- [Data listing]:
((

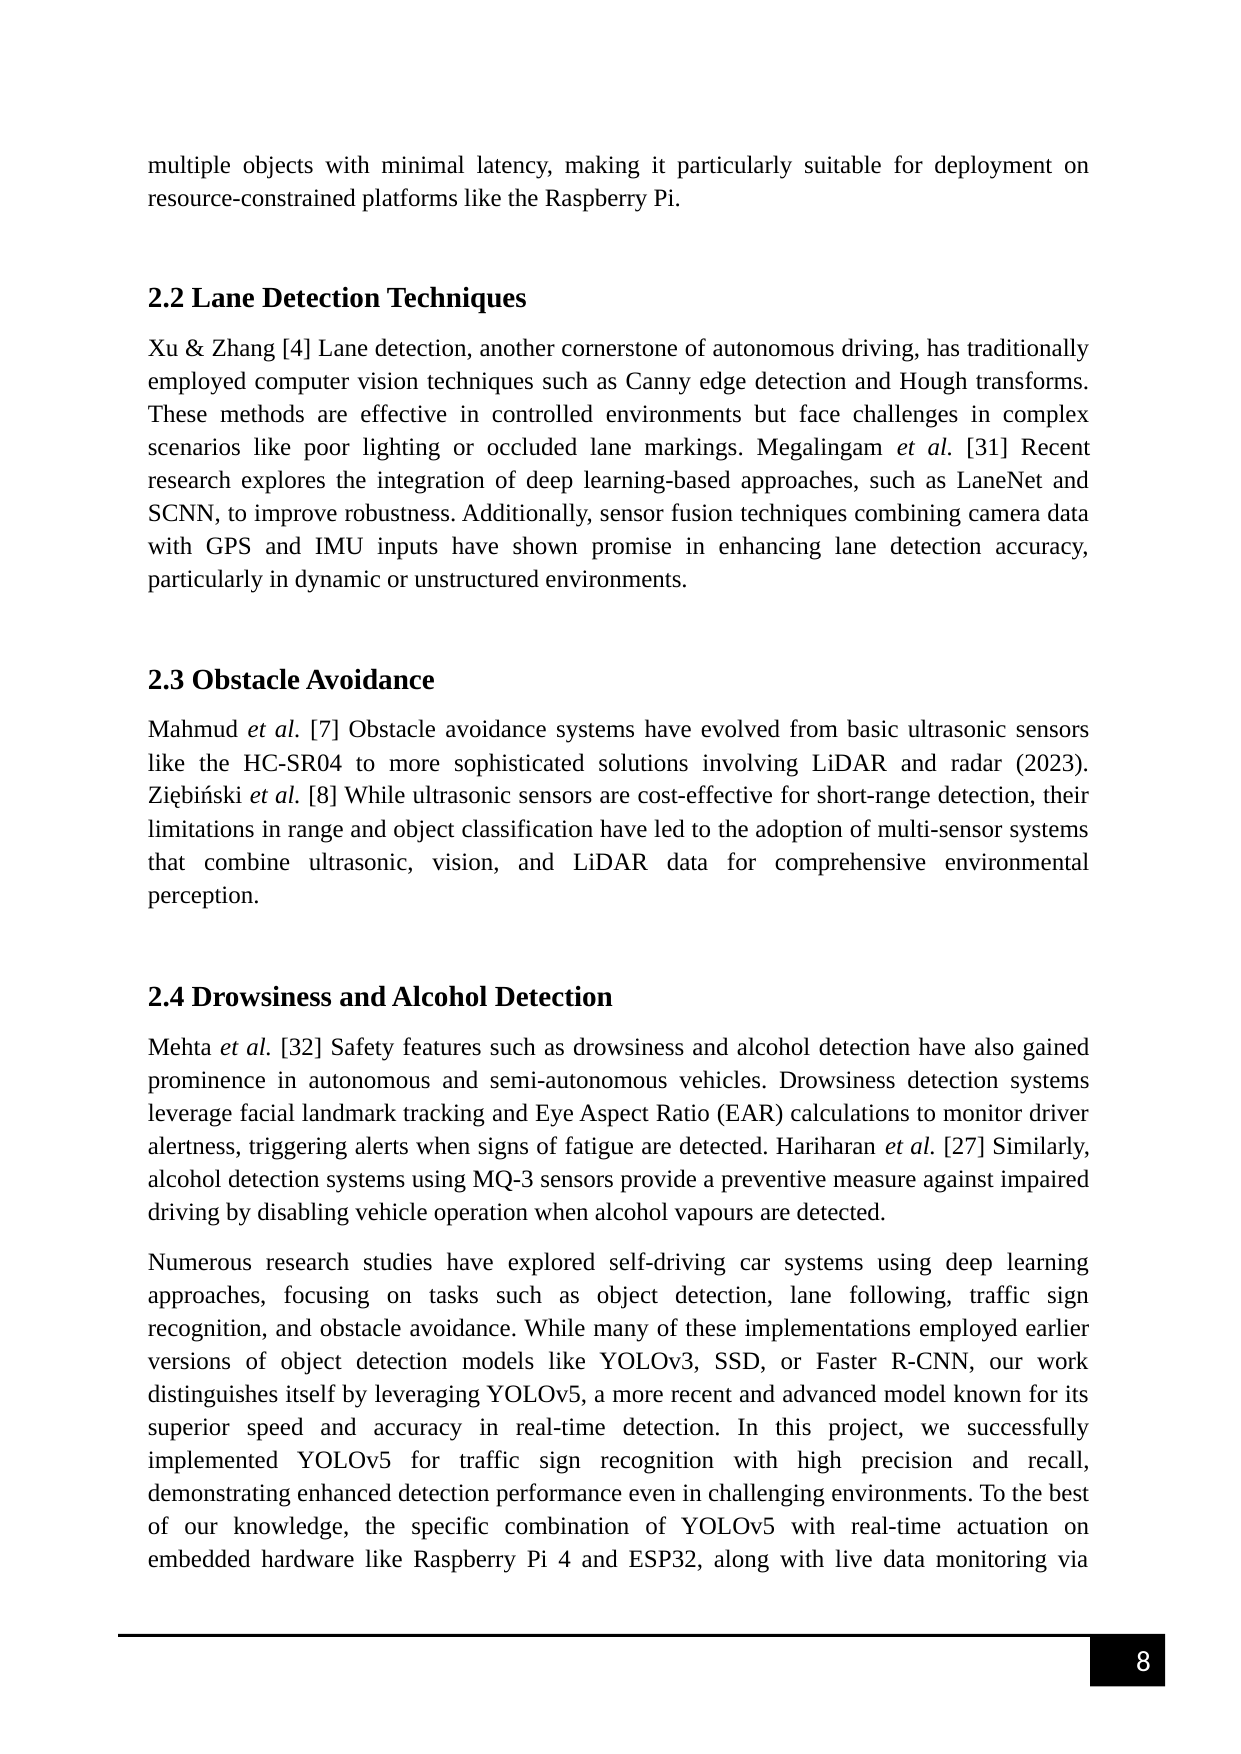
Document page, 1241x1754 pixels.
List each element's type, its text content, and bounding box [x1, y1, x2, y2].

text Xu & Zhang [4] Lane detection, another cornerstone of autonomous driving, has traditionally employed computer vision techniques such as Canny edge detection and Hough transforms. These methods are effective in controlled environments but face challenges in complex scenarios like poor lighting or occluded lane markings. Megalingam et al. [31] Recent research explores the integration of deep learning-based approaches, such as LaneNet and SCNN, to improve robustness. Additionally, sensor fusion techniques combining camera data with GPS and IMU inputs have shown promise in enhancing lane detection accuracy, particularly in dynamic or unstructured environments. [148, 333, 1090, 593]
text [148, 150, 1090, 212]
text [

))

- [What to work on]:
Repeat each entry above exactly, passing over any images.

- [Result below]:
Document page, 1241x1754 pixels.
List each element's type, its text content, and bounding box [x1, y1, x2, y2].

text Xu & Zhang [4] Lane detection, another cornerstone of autonomous driving, has traditionally employed computer vision techniques such as Canny edge detection and Hough transforms. These methods are effective in controlled environments but face challenges in complex scenarios like poor lighting or occluded lane markings. Megalingam et al. [31] Recent research explores the integration of deep learning-based approaches, such as LaneNet and SCNN, to improve robustness. Additionally, sensor fusion techniques combining camera data with GPS and IMU inputs have shown promise in enhancing lane detection accuracy, particularly in dynamic or unstructured environments. [148, 333, 1090, 593]
text [148, 150, 1090, 212]
text [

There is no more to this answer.